Similarly, Max New York Life and Tata AIG Life reported profit for the first time, while HDFC Life and Reliance Life reduced operating losses significantly. The insurers said the number of people who lost their jobs was negligible and the reduction in headcount was mainly due to freeze on hiring and attrition. However, analysts said the number of people who lost their jobs was substantial. The insurers said they had to sacrifice growth to achieve profitability and had no option but to improve “efficiency by optimally” using the resources. Last September, the Insurance Regulatory and Development Authority (Irda) capped commissions and other charges on unit-linked products. It also increased the lock-in period for such products from three years to five years. This resulted in a sharp fall in sales of unit-linked plans, which accounted for more than 90 per cent sales of life insurance companies. Judhajit Das, chief, human resources, ICICI Prudential Life Insurance, said the company had to shift to new products due to these changes. “The entire frontline had to be trained. So, we did not hire for some time last year. With natural attrition, the number of employees fell,” he said. ICICI Pru, however, is hiring again and will recruit 1,500-2,000 people a month for the next few months. “Taking the attrition rate into account, we would like to maintain an average headcount of 14,000 throughout the year,” he said. 

SHRINKING FOR GROWTH
NO OF BRANCHES
Companies 2009-10 2010-11 Change 
ICICI Prudential Life 1,923 1,404 -519
Bajaj Allianz  1,151 1,050 -151
Max New York Life 705 505 -200
TATA AIG Life 433 358 -75
HDFC Life 568 498 -70
Reliance Life 1,247 1,248 1
SBI Life  494 629 135
NO OF EMPLOYEES* 
ICICI Prudential Life 20,000 13,000 -35.00
Bajaj Allianz  20,000 14,938 -25.31
Max New York Life 10,454 7,000 -33.04
TATA AIG Life 8,100 5,400 -33.33
HDFC Life 14,397 12,094 -16.00
Reliance Life 16,656 13,183 -20.85
SBI Life  5,985 7,298 21.94
NET PROFIT/LOSS (RS CR)*
ICICI Prudential Life 260 810 211.54
Bajaj Allianz  540 1,060 96.30
Max New York Life -20 190 -
TATA AIG Life -400 52 -
HDFC Life -280 -100 -
Reliance Life -280 -130 -
SBI Life  276 366 32.61
Source: Goldman Sachs                     *Change in per cent

 Most major private sector players such as Max New York Life, HDFC Life, Reliance Life, Tata AIG have also seen a significant drop in employee numbers. Only SBI Life went against the tide and opened 135 new branches, which led to an increase in staff strength to 7,298 from 5,985 a year ago. The second-largest private life insurer also reported a higher net profit of Rs 366 crore in 2010-11 as against Rs 276 crore in the corresponding period a year ago.

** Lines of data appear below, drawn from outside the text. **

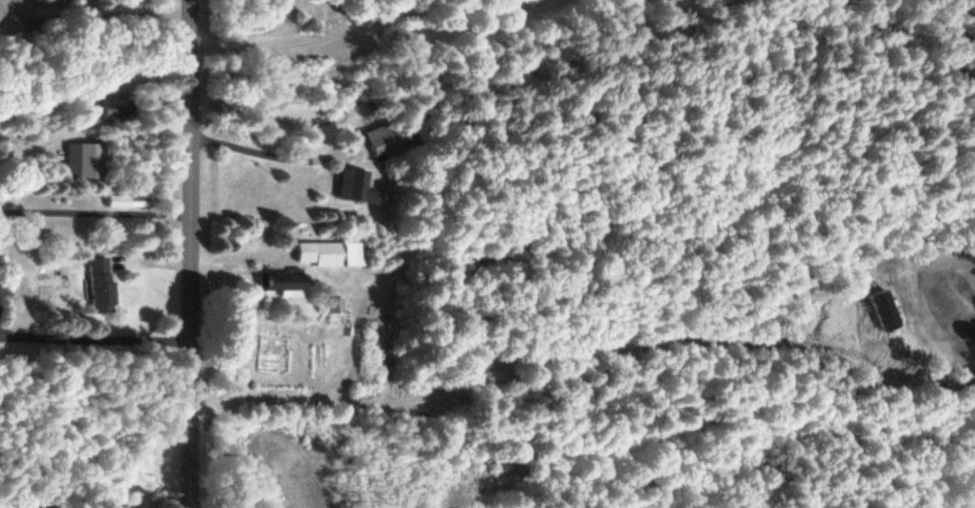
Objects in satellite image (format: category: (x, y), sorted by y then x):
road: (97, 19)
road: (388, 33)
building: (147, 102)
road: (102, 106)
building: (113, 109)
building: (376, 141)
building: (81, 162)
building: (352, 189)
road: (119, 196)
road: (195, 254)
road: (129, 258)
building: (261, 269)
building: (97, 285)
building: (333, 306)
road: (157, 458)
building: (122, 507)

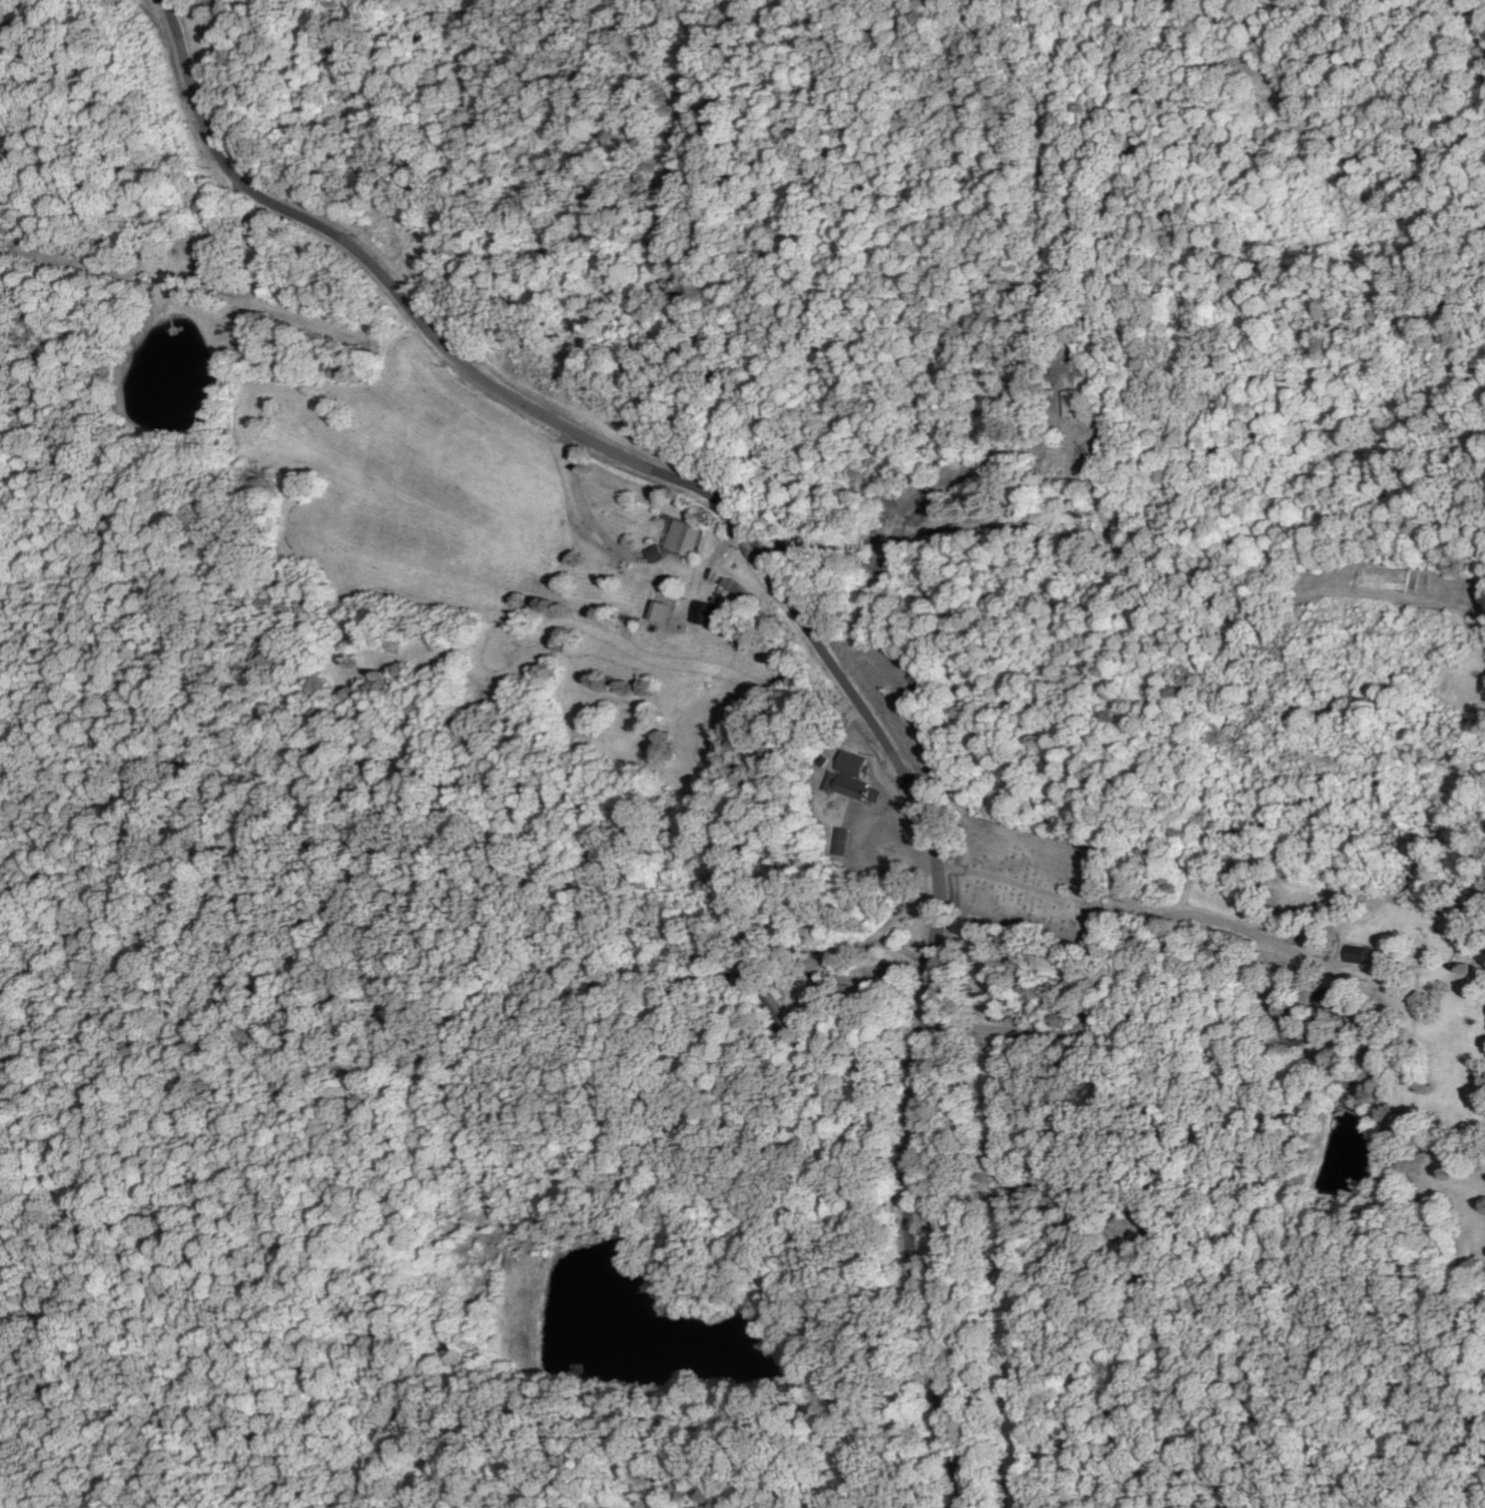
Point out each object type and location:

Other companies’ officials said natural attrition was behind the fall in employee numbers, adding, industry was going through a consolidation phase after September 2010, when the new norms were introduced. “We are reworking our business model to suit the regulations which came into force in September 2010. As part of this strategy, we did not fill all the positions which became vacant mostly due to natural attrition,” said Vijay Sinha, senior vice-president Tata AIG Life, which reduced the employee strength by 2,700. Rajiv Burman, senior director & chief people officer, Max New York Life Insurance, said in view of the changed business environment, the company realigned investments in distribution and consolidated its service models to drive process efficiencies while ensuring the same quality of service to policyholders and agent advisors.
“We rationalised our presence in certain geographies, which resulted in some human impact also. We ensured the impact was minimised by transferring employees, filling open roles internally and finding alternative roles wherever possible”. In 2010-11, private insurers posted a marginal 2.55 per cent increase in premium income to Rs 39,381.30 crore compared to Rs 38,399.33 crore in the corresponding period last year. In the period, the industry recorded 15 per cent growth from writing new policies.